▸ Work instructions: Everything in the records except the pictures should come back exactly as written.

▸ Records supplied:
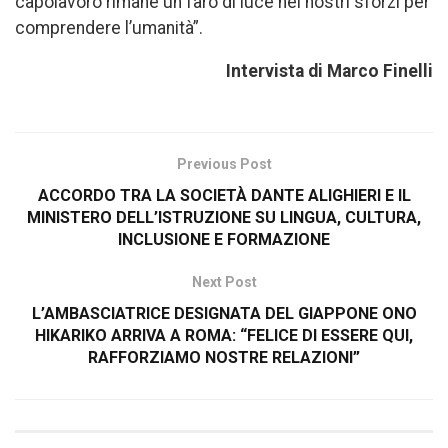
capolavoro rimane un faro di luce nei nostri sforzi per
comprendere l’umanità”.
Intervista di Marco Finelli
Previous Post
ACCORDO TRA LA SOCIETÀ DANTE ALIGHIERI E IL
MINISTERO DELL’ISTRUZIONE SU LINGUA, CULTURA,
INCLUSIONE E FORMAZIONE
Next Post
L’AMBASCIATRICE DESIGNATA DEL GIAPPONE ONO
HIKARIKO ARRIVA A ROMA: “FELICE DI ESSERE QUI,
RAFFORZIAMO NOSTRE RELAZIONI”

▸ Answer to this problem:
capolavoro rimane un faro di luce nei nostri sforzi per
comprendere l’umanità”.
Intervista di Marco Finelli
Previous Post
ACCORDO TRA LA SOCIETÀ DANTE ALIGHIERI E IL
MINISTERO DELL’ISTRUZIONE SU LINGUA, CULTURA,
INCLUSIONE E FORMAZIONE
Next Post
L’AMBASCIATRICE DESIGNATA DEL GIAPPONE ONO
HIKARIKO ARRIVA A ROMA: “FELICE DI ESSERE QUI,
RAFFORZIAMO NOSTRE RELAZIONI”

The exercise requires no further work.